Segment Start: ENTRIES SUPPLIED
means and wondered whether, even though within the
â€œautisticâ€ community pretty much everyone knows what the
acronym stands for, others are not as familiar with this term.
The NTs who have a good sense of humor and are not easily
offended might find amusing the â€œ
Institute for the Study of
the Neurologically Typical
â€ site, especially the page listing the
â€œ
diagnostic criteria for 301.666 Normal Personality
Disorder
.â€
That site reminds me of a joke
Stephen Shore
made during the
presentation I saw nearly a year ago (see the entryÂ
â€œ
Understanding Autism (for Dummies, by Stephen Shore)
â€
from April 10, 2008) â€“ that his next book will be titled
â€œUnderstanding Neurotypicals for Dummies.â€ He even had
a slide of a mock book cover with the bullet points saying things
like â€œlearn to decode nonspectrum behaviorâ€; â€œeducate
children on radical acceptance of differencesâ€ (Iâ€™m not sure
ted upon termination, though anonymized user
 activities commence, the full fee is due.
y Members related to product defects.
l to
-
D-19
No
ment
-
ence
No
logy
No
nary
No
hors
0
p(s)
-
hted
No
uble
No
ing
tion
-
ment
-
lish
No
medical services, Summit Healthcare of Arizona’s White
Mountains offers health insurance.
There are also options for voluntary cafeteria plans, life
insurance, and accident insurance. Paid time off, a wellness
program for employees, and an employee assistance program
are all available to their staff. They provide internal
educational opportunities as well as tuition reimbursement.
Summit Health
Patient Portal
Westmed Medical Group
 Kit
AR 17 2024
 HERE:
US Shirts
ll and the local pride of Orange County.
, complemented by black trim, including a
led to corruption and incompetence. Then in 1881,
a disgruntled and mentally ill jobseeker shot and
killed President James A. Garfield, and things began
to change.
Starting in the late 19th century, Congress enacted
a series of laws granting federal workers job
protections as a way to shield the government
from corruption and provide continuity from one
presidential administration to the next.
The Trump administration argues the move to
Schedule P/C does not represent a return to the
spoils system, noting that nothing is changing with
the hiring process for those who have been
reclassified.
Segment End: ENTRIES SUPPLIED
Once the line with "Patient Portal" is found, transcribe it and each line after it through the final line of the entries, exactly and only.

(RESULT FOR THIS EXERCISE):
Patient Portal
Westmed Medical Group
 Kit
AR 17 2024
 HERE:
US Shirts
ll and the local pride of Orange County.
, complemented by black trim, including a
led to corruption and incompetence. Then in 1881,
a disgruntled and mentally ill jobseeker shot and
killed President James A. Garfield, and things began
to change.
Starting in the late 19th century, Congress enacted
a series of laws granting federal workers job
protections as a way to shield the government
from corruption and provide continuity from one
presidential administration to the next.
The Trump administration argues the move to
Schedule P/C does not represent a return to the
spoils system, noting that nothing is changing with
the hiring process for those who have been
reclassified.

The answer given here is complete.